At the very edge of the park is the renowned “Rio Grande Heritage Farm”. The award-winning building is a re-creation of a 1930s era farmstead, built passively from adobe and wood. It recreates the orchard, farm, and hay field that one would have experienced if they had lived in this age. The culture and historical background of this space is what makes this garden so special. It speaks to the people of days past, and in a sense, helps to connect people through the ancient bond of time.


The Rio Grande Heritage Farm

Spending time at the Garden, I ponder what Frederick Law Olmsted would say about its park from a design perspective. In his essay, “Public Parks and the Enlargement of Towns,” Olmsted outlines a number of economic, pragmatic, medical, and social reasons for why it was critical that America’s growing cities plan for and accommodate the design of parks from the very start. He contended that “provisions may indeed be made expressly for recreation, with certainty that if convenient, they will be resorted to”.


Bleloved Central Park, the design looks arterial and alive–mimicking natural forms.



A doorway and a hidden cave in Central Park–gateways away from city life.

Olmsted faced much adversity for his park designs in his day.
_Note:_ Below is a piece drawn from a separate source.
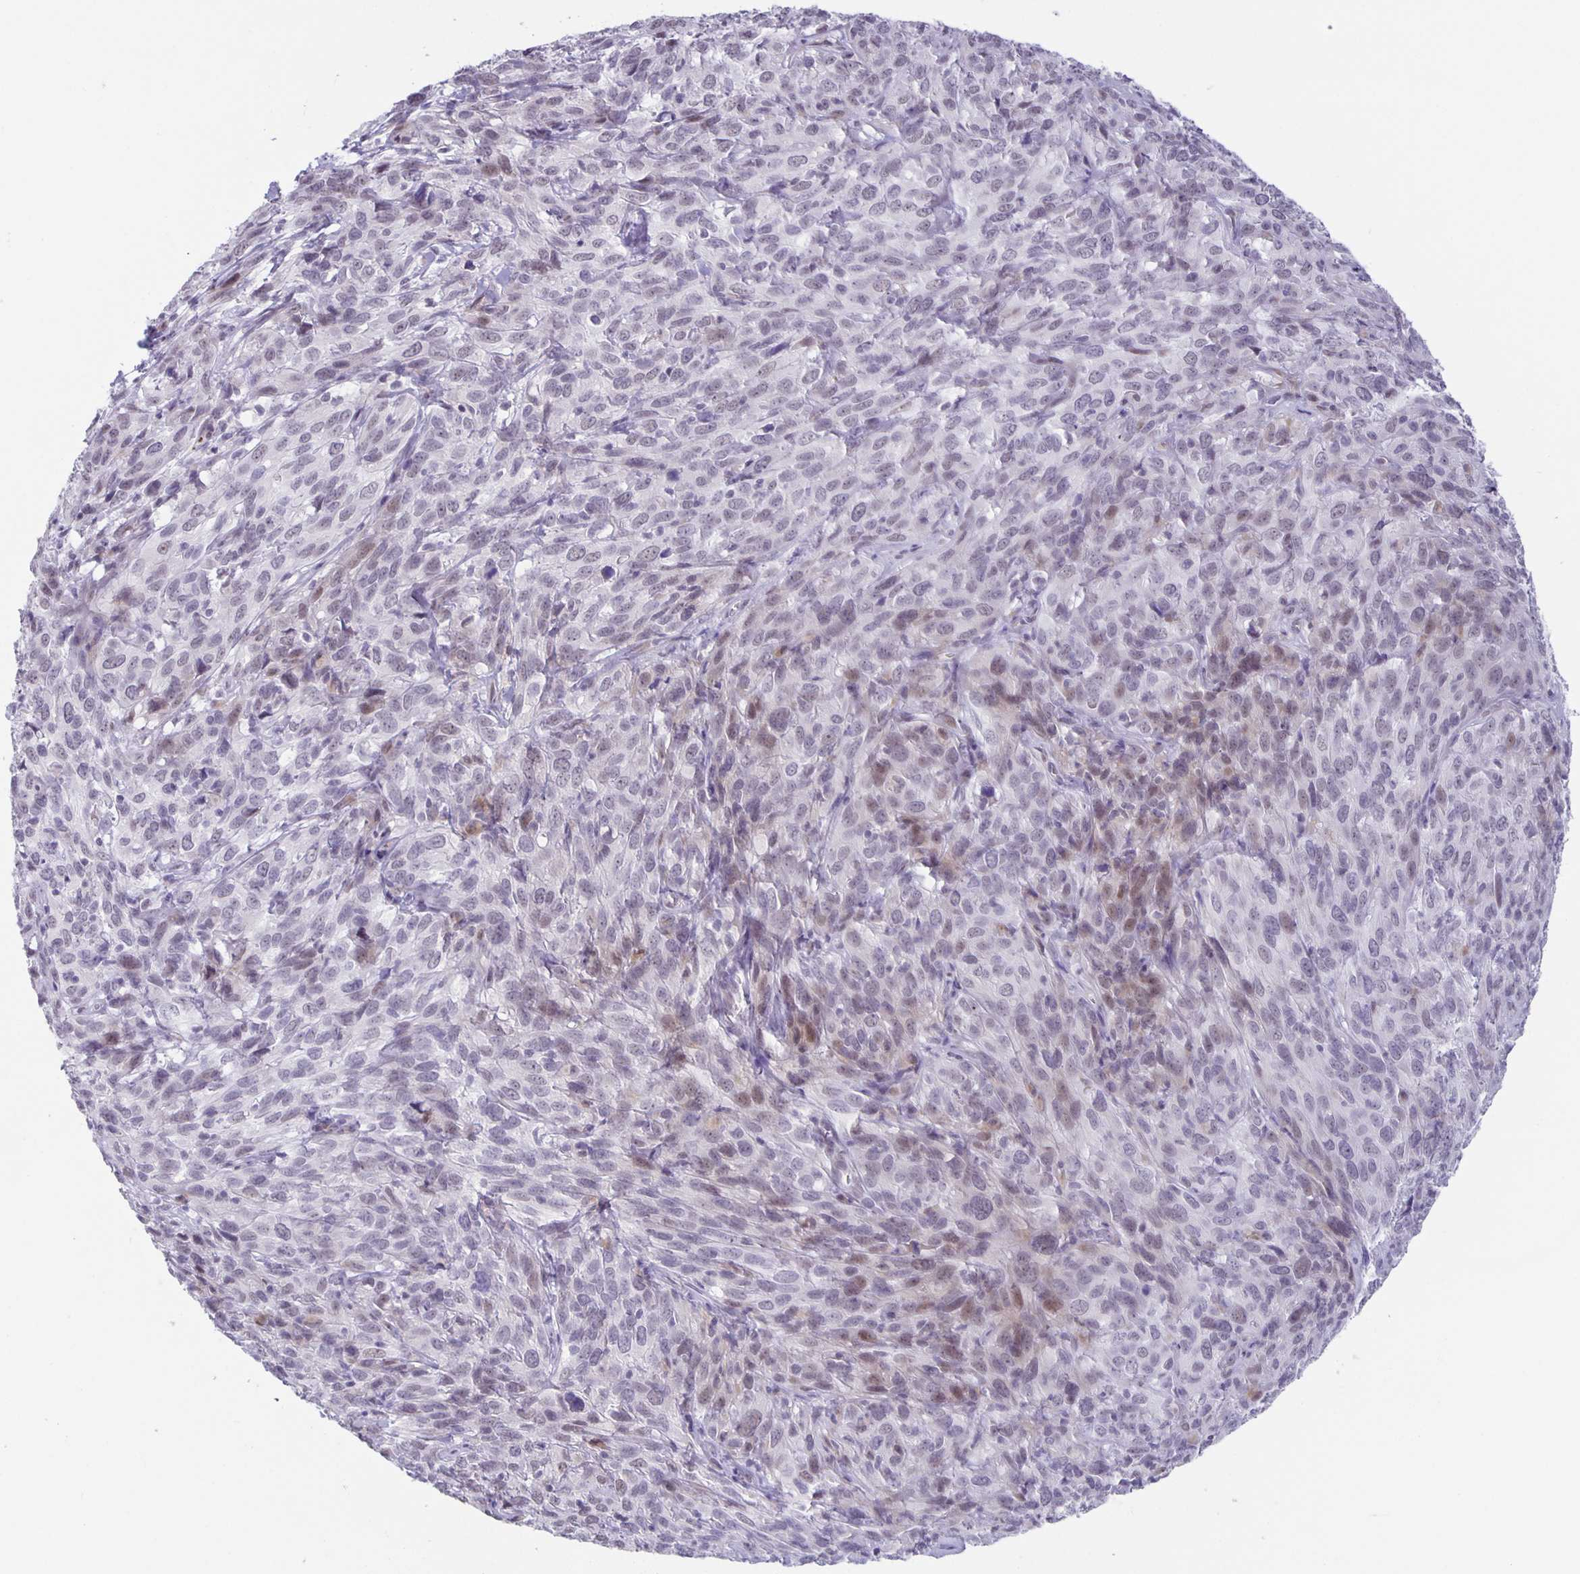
{"staining": {"intensity": "weak", "quantity": "<25%", "location": "nuclear"}, "tissue": "cervical cancer", "cell_type": "Tumor cells", "image_type": "cancer", "snomed": [{"axis": "morphology", "description": "Squamous cell carcinoma, NOS"}, {"axis": "topography", "description": "Cervix"}], "caption": "A high-resolution micrograph shows immunohistochemistry staining of squamous cell carcinoma (cervical), which demonstrates no significant positivity in tumor cells. (Immunohistochemistry, brightfield microscopy, high magnification).", "gene": "PHRF1", "patient": {"sex": "female", "age": 51}}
Although Central Park has grown to be one of America’s favorites, its creation required much creativity and convincing back in the 1850s. Above all, Olmsted strove to design spaces that would counteract the artificiality of the city and the stress of urban life. In Olmsted’s 1870 speech, he said “the idea of the park itself must always be upper-most in the eye of the beholder.” He sincerely wished to encourage healthy living and extend the benefits of the great outdoors to all. I think on my Rio Grande river run and am grateful of this green space away from the city and desert.


Rio Grande Valley: My Desert Oasis

When I reflect on the landscape that I grew up surrounded by, I am reminded of my grandpa’s strong hands from working the land around the homestead he built, my aunt’s cure-all remedies from locally grown herbs, and the rejuvenating energy I get from running the Bosque trails in the Rio Grande Valley. New Mexico tourism bureau may say it best, but what I know when I am home is that I am as carved and formed by it’s landscape as the mountains themselves.

“Experiences here are authentic, whether from the cultures that have lived here for centuries, the landscape that offers variety found nowhere else, or the people who are genuine and friendly… We need only to find the place outside that matches the spirit inside. The dream landscape equal to the inner spiritscape.”